Sembra apparire più che altro come una ricerca di una nuova identità, questo Saw V, ennesima tessera di un puzzle che non vuol conoscere fine, episodio che, almeno rispetto al terzo e al quarto, dona un maggior senso di (in)completezza e (in)compiutezza all’intera saga. Saga che probabilmente passerà alla storia come il più audace (?) esempio di sfruttamento commerciale di una sola idea e di una sola figura, di un mostro che è un killer seriale imprigionato in una serialità televisiva - quella odierna di Lost, ma senza la sua genialità - dove tasselli su tasselli si vanno ad aggiungere l’uno all’altro, inframezzando la narrazione e lasciando che questa progredisca molto lentamente, donando una certa confusione all’insieme e divenendo essi stessi il vero discorso. Ma di sicuro la serialità di Saw non ha eguali nella storia dell’horror, soprattutto in quanto a velocità di esecuzione e, sembra, di incassi: cinque film in appena quattro anni, in attesa del sesto brano, tutto all’insegna di una ingordigia sempre molto attuale. La lievissima e continua variazione su di un tema dato diviene esempio di cinema di genere e B-Movie dei nostri tempi, ormai incanalatosi nella corrente mainstream, ma che mantiene sempre una peculiarità di opera a basso costo che riesce a far ampiamente rientrare la produzione dei pochi soldi spesi, potendo comunque contare su di uno zoccolo duro di pubblico sparso sulla superficie del globo.

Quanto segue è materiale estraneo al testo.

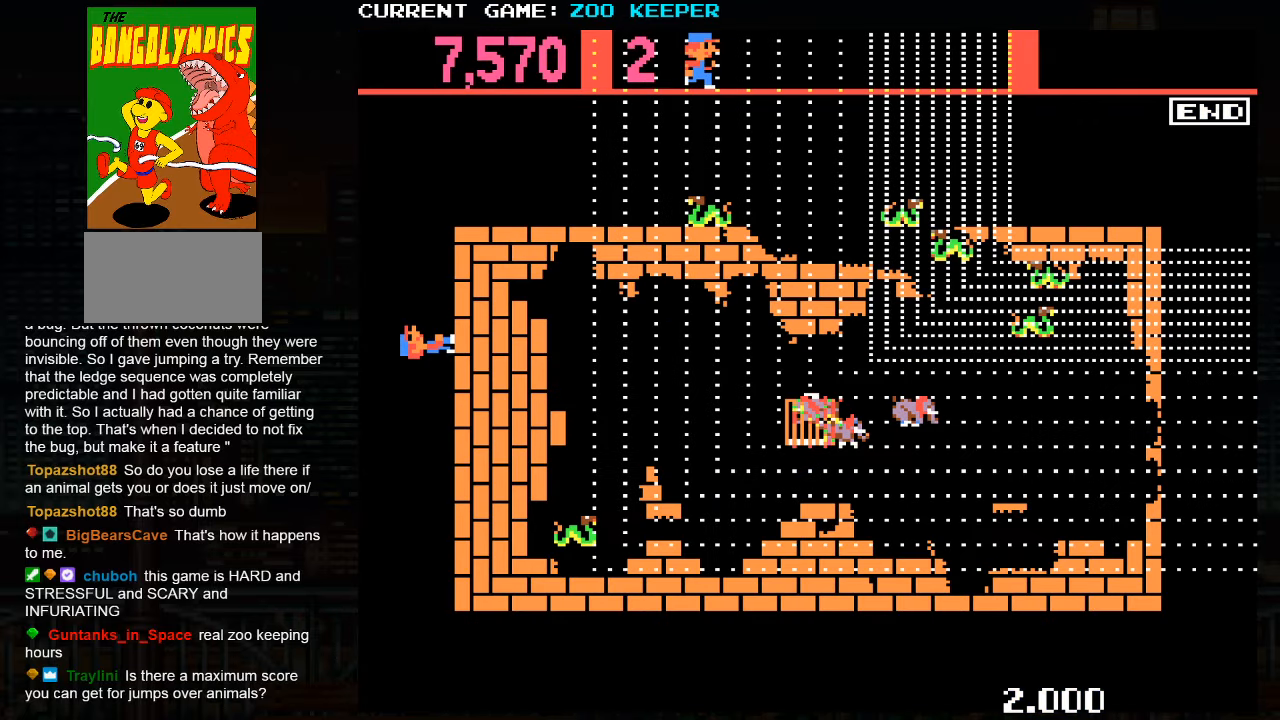
{"dt_ms": 500, "buttons": [], "left_stick": "right", "events": [[383, "left_stick", "right"]]}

La ricerca di una nuova identità appare la meta dell’esistenza del detective Mark Hoffman, rimasto ormai l’unico a portare avanti l’eredità dell’Enigmista, del quale in passato ha preso le sembianze per commettere un omicidio, uno solo, con scopi puramente personali. Ma la sua vita cambierà dopo un successivo e vibrante incontro con quello che diventerà il suo Maestro. Hoffman, da tutti considerato come un eroe per essere sfuggito alle grinfie del mostro, attirerà i sospetti dell’agente Strahm, dovendo così escogitare un piano per liberasi di quest’ultimo. Nel mentre, un gruppo di malcapitati dovrà vedersela con alcune ingegnose macchinazioni dell’ultimo torturatore delle coscienze e della loro dubbia moralità.
Alternarsi di passato e presente e di luoghi diversi e lontani che vanno comunque a congiungersi in un eterno ritorno dell’uguale: sono questi i segni distintivi dei film che sono succeduti all’episodio primigenio della saga, come a cercare di arieggiare – ma non troppo - il precedente ’qui e ora’, nonostante l’evidente condizione di prigionia in labirinti senza fine dove regna un presente continuo. Ma i novanta minuti di quest’ultima pellicola si fanno notare grazie a un certo equilibrio, tanto che la violenza non appare più come il cardine principale sul quale si regge l’intero costrutto. Anzi il risultato finale trova giovamento in una sceneggiatura più classicamente thriller, dove risalta la lotta a distanza tra le due facce della polizia e dove, per una volta, esistono macchinazioni mentali accanto alle solite macchine di tortura, astrazioni tra l’altro non direttamente collegate agli altri e più tangibili sadici meccanismi.
Purtroppo Saw V, al pari almeno dei precedenti due episodi, non sa stupire grazie alla forma puramente cinematografica, visto che la regia è comunque alquanto sciatta e inutilmente artificiosa: inquadrature sghembe, movimenti accelerati della mdp, in pratica l’abc del linguaggio cinematografico dell’horror, ma utilizzato senza infondervi alcuna anima. Sarà questa, probabilmente, l’unica identità che Saw non vorrà mai dismettere.


CAST & CREDITS

(id.); Regia: David Hackl; sceneggiatura: Patrick Melton e Marcus Dunstan; fotografia: David A. Armstrong; montaggio: Kevin Greutert; musica: Charlie Clouser; interpreti: Tobin Bell (Enigmista/John), Costas Mandylor (Mark Hoffman), Scott Patterson (Agente Strahm), Betsy Russell (Jill); produzione: Twisted Pictures e Lionsgate; distribuzione: 01 Distribution; origine: USA, 2008; durata: 92’; web info: sito ufficiale.